Sometimes realist butts heads with dreamer.
“Elijah said he wanted to study different religions. Dalton said there’s no money in that. I said, ‘Don’t crush his dreams.’
“Nothing good comes if you don’t hope and you don’t wish.”
She wants her kids to know that success doesn’t always mean wealth.
“My husband is successful, but we’re not wealthy.”
Dalton may be a realist but deep inside, he’s probably as much an idealist as any teenager.
“He voted this year. It was a big deal to him. He’s waited for this and had his picture taken outside the courthouse. He thinks his vote will make a difference.
“He’s determined to change something in this world. He wants to make a difference. I try to encourage that.”
She knows she must let her children make mistakes.
“As long as it’s not harmful, you have to let them make those decisions. That’s the only way they can learn. You have to let them fall so they can learn to get back up. And I’ll be here to help them get right back up.”
She knows the specialness of coming from a blended family. Her parents divorced and her dad remarried, with other children in the family.
“The only traditional thing I’ve done in raising my children is to be a stay-at-home mom. I’m lucky that my husband has a good job.
“It’s important for children to know someone is always there for them. I’ve done the soccer mom thing. I just came home from a basketball game. It’s important to support them in things.”
The family is very competitive in sports and even board games, she said.
“Family fun night is an easy way to sit together and talk, to be a family,” she said.
As she looks at her children, she knows she needs to remember one thing.
“I was also their age once. I want to be their friend, but I’m more their guidance and support system. I like open communication and tell Dalton things from my past he’s going through.”
Honesty and loyalty are also important to teach children, she said.
“The people you count on most is your family. They will always be there for you, regardless of what happens.”
She put away personal dreams the first time she held her firstborn.
“I realized this is what I was meant to be. Once I had my first child, I knew what my purpose was.
“The best part of being a mom is sharing all my experiences with my kids, whether good or bad, and teaching them there is a consequence to their actions.
“I also like that my kids look up to me and respect me. I know, in all this craziness, that I’ve done something really good. I look at my kids and know they are loved and cared for.”
Raising a family is also about making memories, she said.
“My kids will have memories of things I’ve taught them. It’s important to be a good role model. You can’t just tell them not to do something. You have to lead by example.”

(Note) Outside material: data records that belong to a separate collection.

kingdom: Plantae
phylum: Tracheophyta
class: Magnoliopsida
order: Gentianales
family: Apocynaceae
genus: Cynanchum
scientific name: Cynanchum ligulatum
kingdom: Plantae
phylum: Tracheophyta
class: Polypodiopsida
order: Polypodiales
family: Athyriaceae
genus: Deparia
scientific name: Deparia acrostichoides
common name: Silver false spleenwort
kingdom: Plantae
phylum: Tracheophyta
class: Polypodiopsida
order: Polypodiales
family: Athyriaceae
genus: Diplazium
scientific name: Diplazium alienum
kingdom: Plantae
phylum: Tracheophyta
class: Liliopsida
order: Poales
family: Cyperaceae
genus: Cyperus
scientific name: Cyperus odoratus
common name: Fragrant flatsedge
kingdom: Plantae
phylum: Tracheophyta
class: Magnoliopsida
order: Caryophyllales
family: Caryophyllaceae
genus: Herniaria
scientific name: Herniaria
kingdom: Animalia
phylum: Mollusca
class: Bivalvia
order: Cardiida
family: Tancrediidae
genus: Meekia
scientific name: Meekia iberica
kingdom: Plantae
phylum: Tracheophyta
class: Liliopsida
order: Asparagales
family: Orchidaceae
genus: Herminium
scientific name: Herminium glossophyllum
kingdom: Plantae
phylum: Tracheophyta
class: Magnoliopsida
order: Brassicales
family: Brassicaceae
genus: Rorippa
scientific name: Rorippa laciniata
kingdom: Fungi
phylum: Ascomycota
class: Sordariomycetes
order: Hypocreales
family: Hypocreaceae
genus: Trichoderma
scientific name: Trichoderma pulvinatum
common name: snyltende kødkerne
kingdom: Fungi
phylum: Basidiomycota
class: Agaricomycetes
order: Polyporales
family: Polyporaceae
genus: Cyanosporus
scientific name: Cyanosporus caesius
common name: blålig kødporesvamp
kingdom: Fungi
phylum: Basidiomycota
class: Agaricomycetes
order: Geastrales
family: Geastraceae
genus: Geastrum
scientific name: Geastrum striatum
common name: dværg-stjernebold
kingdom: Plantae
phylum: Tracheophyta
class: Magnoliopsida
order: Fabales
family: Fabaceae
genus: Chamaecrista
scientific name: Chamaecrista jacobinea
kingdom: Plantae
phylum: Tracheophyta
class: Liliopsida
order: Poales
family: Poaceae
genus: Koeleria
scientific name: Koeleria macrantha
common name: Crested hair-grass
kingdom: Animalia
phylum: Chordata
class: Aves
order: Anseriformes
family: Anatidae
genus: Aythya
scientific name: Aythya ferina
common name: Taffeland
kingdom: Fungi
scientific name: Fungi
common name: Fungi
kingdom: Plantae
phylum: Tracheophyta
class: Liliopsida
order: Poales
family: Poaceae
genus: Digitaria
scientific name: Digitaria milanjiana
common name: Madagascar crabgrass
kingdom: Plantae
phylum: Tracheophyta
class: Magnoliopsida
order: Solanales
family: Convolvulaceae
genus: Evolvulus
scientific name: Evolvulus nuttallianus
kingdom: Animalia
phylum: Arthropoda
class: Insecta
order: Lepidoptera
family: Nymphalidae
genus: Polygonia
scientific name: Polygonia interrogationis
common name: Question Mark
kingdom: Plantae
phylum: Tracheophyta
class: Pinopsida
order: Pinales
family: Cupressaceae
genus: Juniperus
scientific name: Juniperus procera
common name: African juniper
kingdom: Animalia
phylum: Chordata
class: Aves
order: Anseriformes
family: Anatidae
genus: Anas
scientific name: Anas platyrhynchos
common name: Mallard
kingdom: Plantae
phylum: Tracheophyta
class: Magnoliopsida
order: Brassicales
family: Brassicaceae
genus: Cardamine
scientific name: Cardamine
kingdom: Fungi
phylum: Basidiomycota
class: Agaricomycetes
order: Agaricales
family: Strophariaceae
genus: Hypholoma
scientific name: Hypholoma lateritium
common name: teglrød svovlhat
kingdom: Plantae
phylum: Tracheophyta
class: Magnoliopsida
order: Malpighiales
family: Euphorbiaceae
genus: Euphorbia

She’s especially conscious of this when explaining things to Elijah.
“He is still so curious and his mind is like clay. It’s still being molded. Everything I do and say affects him and changes his perception. I have to be careful, because I know I am leaving a lasting impression on him.
“You never know what they’re going to remember.”
She’s both teacher and student here.
“I learn from them, too, good and bad. Your family is all you have in this world, the only thing you can really count on.”